Sous la baguette du chef d’orchestre Daniel Barenboïm, de jeunes musiciens israéliens et arabes ont accordé en Andalousie leurs instruments, à défaut de leurs opinions, pour préparer la tournée du dixième anniversaire du West-Eastern Divan Orchestra.
En 1999, Daniel Barenboïm, né à Buenos Aires en 1942 de parents juifs d’origine russe, et l’Américano-Palestinien Edward Saïd, professeur de littérature comparée, lançaient l’idée d’un orchestre réunissant jeunes arabes et jeunes israéliens afin de les rapprocher via la musique classique.
« Cet orchestre est devenu un mythe en Europe.
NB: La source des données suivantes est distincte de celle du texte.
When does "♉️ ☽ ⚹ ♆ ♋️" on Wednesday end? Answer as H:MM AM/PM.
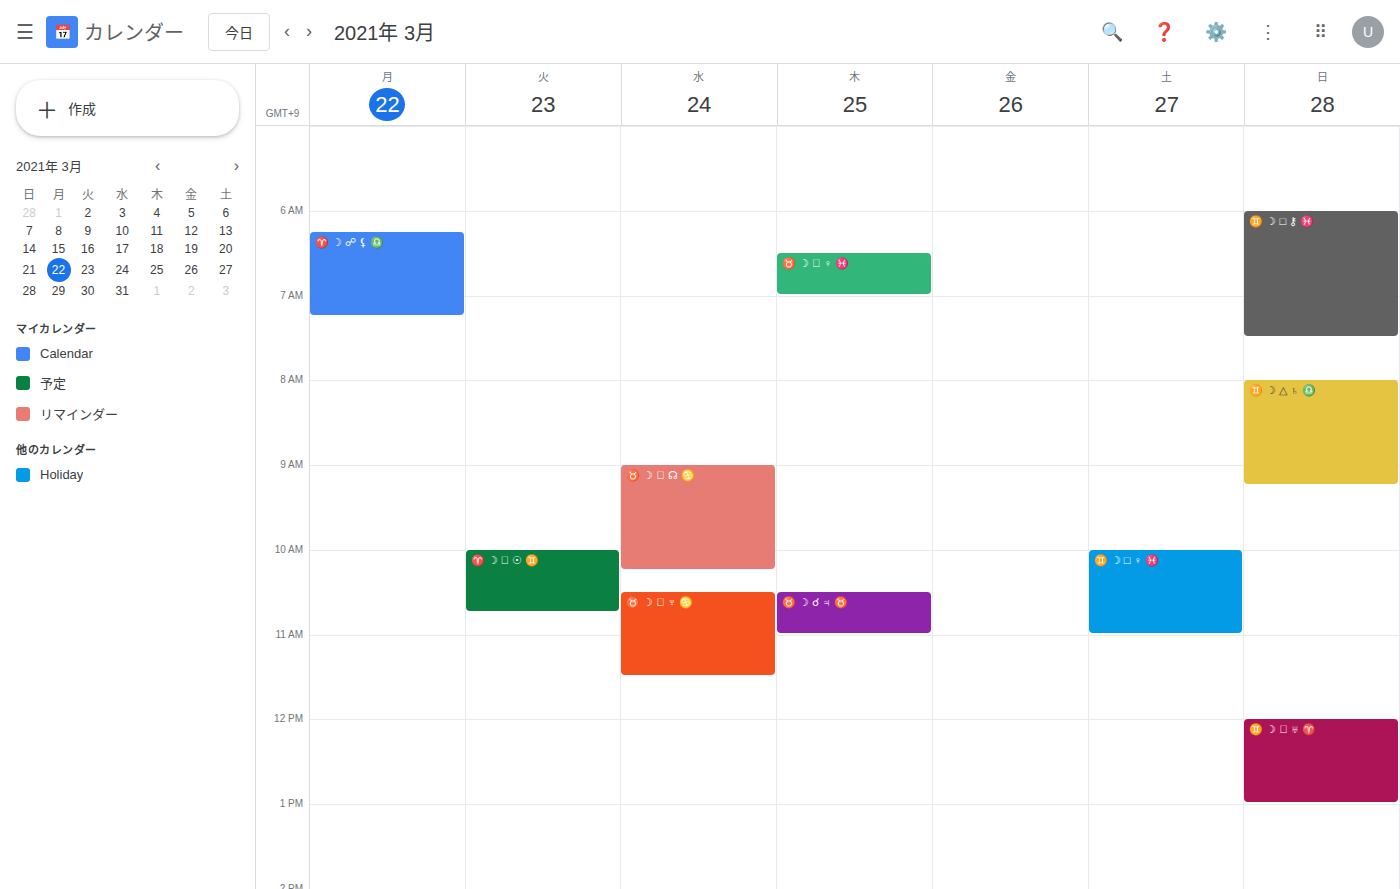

Il est désormais un moyen alternatif de penser le conflit au Proche-Orient », explique le chef d’orchestre après une répétition avec ses 103 musiciens réunis comme chaque année pendant quelques jours à Pilas, près de Séville (sud).
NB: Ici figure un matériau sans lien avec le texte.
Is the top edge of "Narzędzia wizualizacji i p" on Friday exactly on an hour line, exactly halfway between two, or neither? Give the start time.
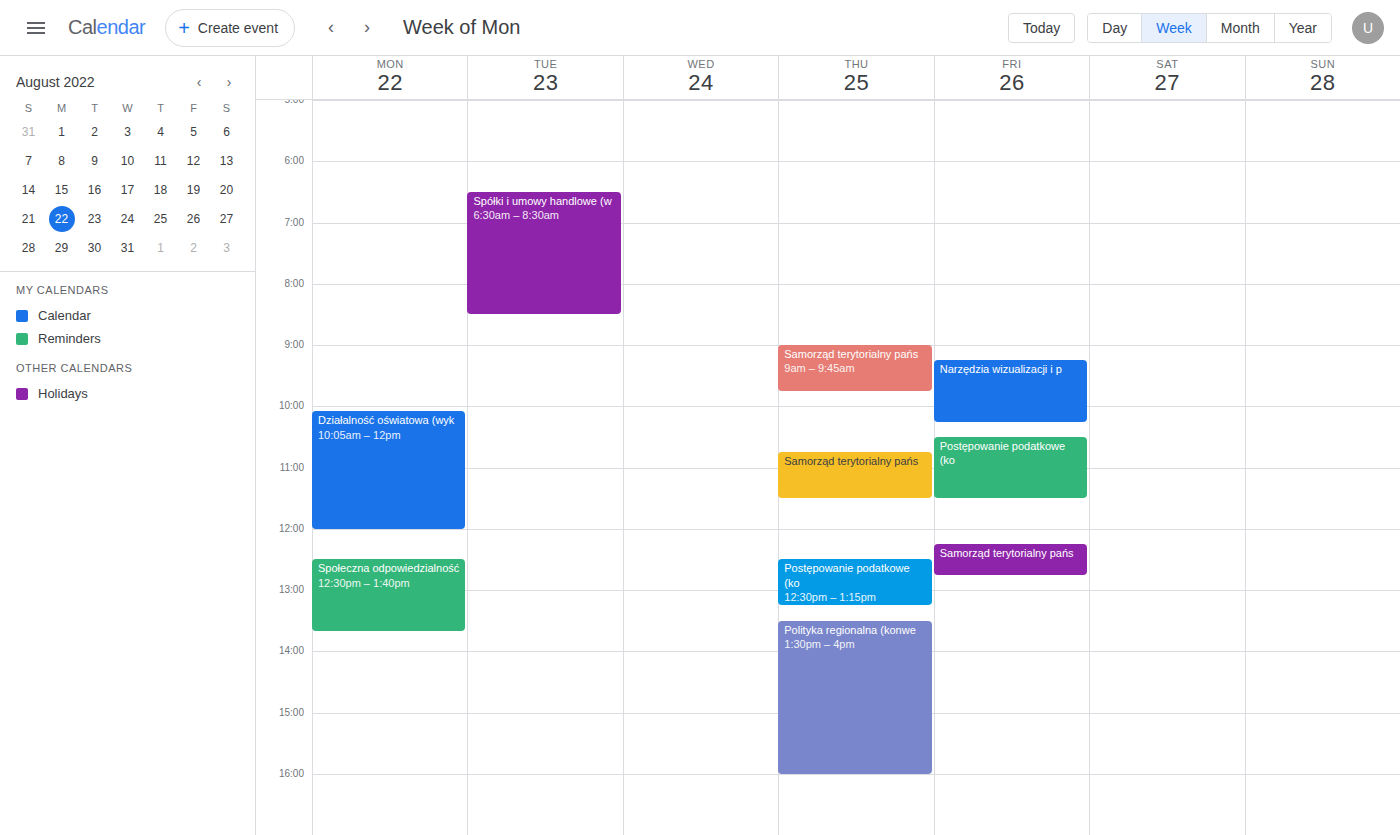
09:15 -- neither: a quarter of the way from the 09:00 line to the 10:00 line.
Cette année, 37 Israéliens et 42 Arabes (Palestiniens, Syriens, Libanais, Jordaniens, Egyptiens) ainsi que deux Turcs, deux Iraniens, et 20 Espagnols participent à la tournée européenne, qui passait mercredi à Madrid.
A la veille du début de la tournée, les esprits s’échauffent: des étincelles jaillissent d’une discussion musclée dans le jardin de la résidence, où de nombreux musiciens décorent un panneau destiné à une exposition à Berlin pour la commémoration de la chute du Mur.
L’un d’entre eux a peint le mur construit par les Israéliens en Cisjordanie. Le Palestinien Ramzi Abou Redwan a ajouté une inscription « le mur de l’apartheid doit tomber », provoquant l’ire d’un Israélien.
Tout de suite, le « maestro », comme l’appellent ses élèves, accourt pour apaiser les esprits. « Il y a toujours des disputes très dures: ce sont des gens qui vivent dans des pays ennemis. Un Syrien et un Israélien, comment vont-ils se mettre d’accord ? », s’interroge Daniel Barenboïm, après avoir tiré sur son cigare.
Pour autant, « notre orchestre n’a pas de ligne politique commune, mais un esprit commun. Nous cherchons à ce que chacun puisse exprimer son opinion librement et que l’autre apprenne à vivre avec ça. C’est très sain », a-t-il ajouté.
Mais pour Ramzi Abou Redwan, né il y a 30 ans dans un camp de réfugiés à Ramallah, « une grande partie des Israéliens ont une tête fermée » et « sont un peu fixés sur leurs idées ».
« Je viens ici pour apporter mon message et dire que ce que fait votre Etat en Palestine ce n’est pas bon », martèle Ramzi en français. Selon lui, le sujet « ne se discute pas suffisamment ».
Plus posé, le violoniste israélien âgé de 30 ans, Asaf Maoz, assure que « le projet du Divan a bien fonctionné » avec lui. « Lorsque j’ai déménagé à Berlin, je l’ai fait avec un autre Israélien et un Egyptien de l’orchestre ».
« On ne se voit pas comme des ennemis. On se voit comme des jeunes musiciens qui veulent apprendre plus les uns des autres. Je suis Israélien et je ne sais rien des Libanais ou des Syriens. On n’est pas toujours d’accord mais on s’écoute », poursuit-il.
Cet orchestre est « la seule façon d’être avec des gens avec qui je partage l’avenir de la région. Malheureusement, dans le monde arabe, il existe peu de contacts entre les pays », explique un violoncelliste libanais de 32 ans, Nassib Ahmadieh, membre de l’orchestre depuis neuf ans.
« Désormais, dans la région, tout dépend de la solution que proposera Obama. C’est la seule chose que je peux dire et c’est déprimant », regrette le maestro.
——————————————————
Photo Des musiciens du West-Eastern Divan Orchestra peignent des messages dénonçant le mur construit par les Israéliens en Cisjordanie, le 4 août 2009 à Séville.